Jim Withers is passionate about educating people about honeybees and the need for more pollinators in Michigan. A Marine Corps veteran who retired from General Motors after 30 years of factory work, Jim runs the Withers Mountain Honey Farm in Flint. He became interested in bees when, years ago, he discovered the energy-boosting effects of honey-sweetened lemonade. The body can absorb honey quickly without the physical effects of a perceived sugar high or insulin spike. “Honey is the best energy replacement on the fly that there is,” Jim says.

He started working with a beekeeper and began learning about the lives of bees. “They became absolutely fascinating to me,” he recalls. Soon he had his own hives in place and became involved with the Richfield Township Bee Club, serving as its president and facilitating discussions about current topics in the beekeeping world. As his passion for honeybees grew, he began speaking at conventions and organizations in Michigan about the plight of the honeybee and the reduced numbers of all kinds of pollinators, such as Monarch butterflies. He hopes raising awareness will help people to see ways that they can make a difference in the environment by doing little things to protect bees and butterflies and to build better habitats.

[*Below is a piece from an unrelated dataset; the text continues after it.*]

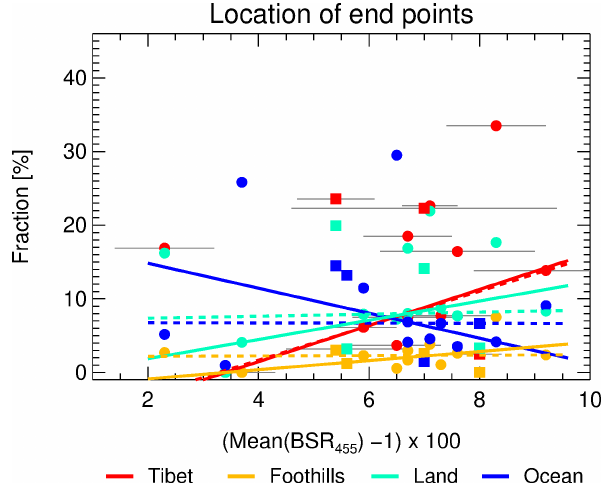
Figure 15. Fractions of Tibet, Foothills, Land and Ocean versus ( BSR 455 -1) × 100 (see Table 1) for the location of the end points of the trajectories (see Table 3). BSR 455 is the backscatter intensity averaged over the ATAL altitude range listed in Table 1 for each flight (for details, see Sect. 3.1). The standard deviation ( σ ) of the backscatter ratio is indicated for each sounding (grey lines). The flights (11, 21, 23 and 26 August) for which the trajectory number is lower than 50% of the maximum number of trajectories (704) calculated on 18 August 2016 are also shown (indicated by squares instead of circles). For each region a linear fit (using the least abso- lute deviation method) was calculated using all measurements ex- cept the one on 12 August (Table 1), when the UTLS is filled by a 5km thick cirrus cloud (dashed lines). Further, a linear fit excluding in addition the flights on 11, 21, 23 and 26 August as well as the no ATAL flight (15 August) is shown (lines). An increase in the frac- tions from Tibet, Foothills and Land is found for increasing ATAL intensity, while the contributions from Ocean decrease for the loca- tions of end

Jim points to four problems with the honeybee population: pesticides, pests, pathogens and poor nutrition. Pests such as the varroa destructor mite, a parasite, have been a problem in American bee colonies since 1987 and they are becoming resistant to chemicals, Jim says. Beekeepers are trying to breed bees that are more resistant to it, and they’re also using organic treatments to manage the problem of parasites. Disease-causing pathogens are an ongoing struggle for bee populations and difficult to manage though some bees do survive these pathogens.


Poor nutrition due to agricultural changes and loss of habitats is an increasing problem for bee colonies. “That is something we all can do something about,” Jim says. “Farms used to have hedgerows between crops that had a lot of wildflowers.” Those hedgerows have been replaced with vast acres of bean and corn fields across the state, severely limiting the wildflower population and resulting in reduced numbers of bees. “Homeowners insist on having golf course lawns and they kill the weeds and dandelions with chemicals,” Jim says. “What’s wrong with having clover or dandelions in your yard?”

Even if you’re not keen on dandelions, providing bees with a better variety of nutrients is easy to do by simply planting a wildflower patch for them. He would also like to see the state and Federal governments do more proactively to provide better nutrition for pollinators, such as including a wildflower patch in their landscaping with a plaque stating that this patch was placed there to support the honeybee population.

Jim has fun teaching kids at For-Mar’s Honeybee Kids program and interacting with folks who want to know more about the plight of honeybees and how they can help support bee colonies and other pollinators in our state. The program is geared for all ages. “I get to talk to young minds about important things we don’t pay much attention to,” he says.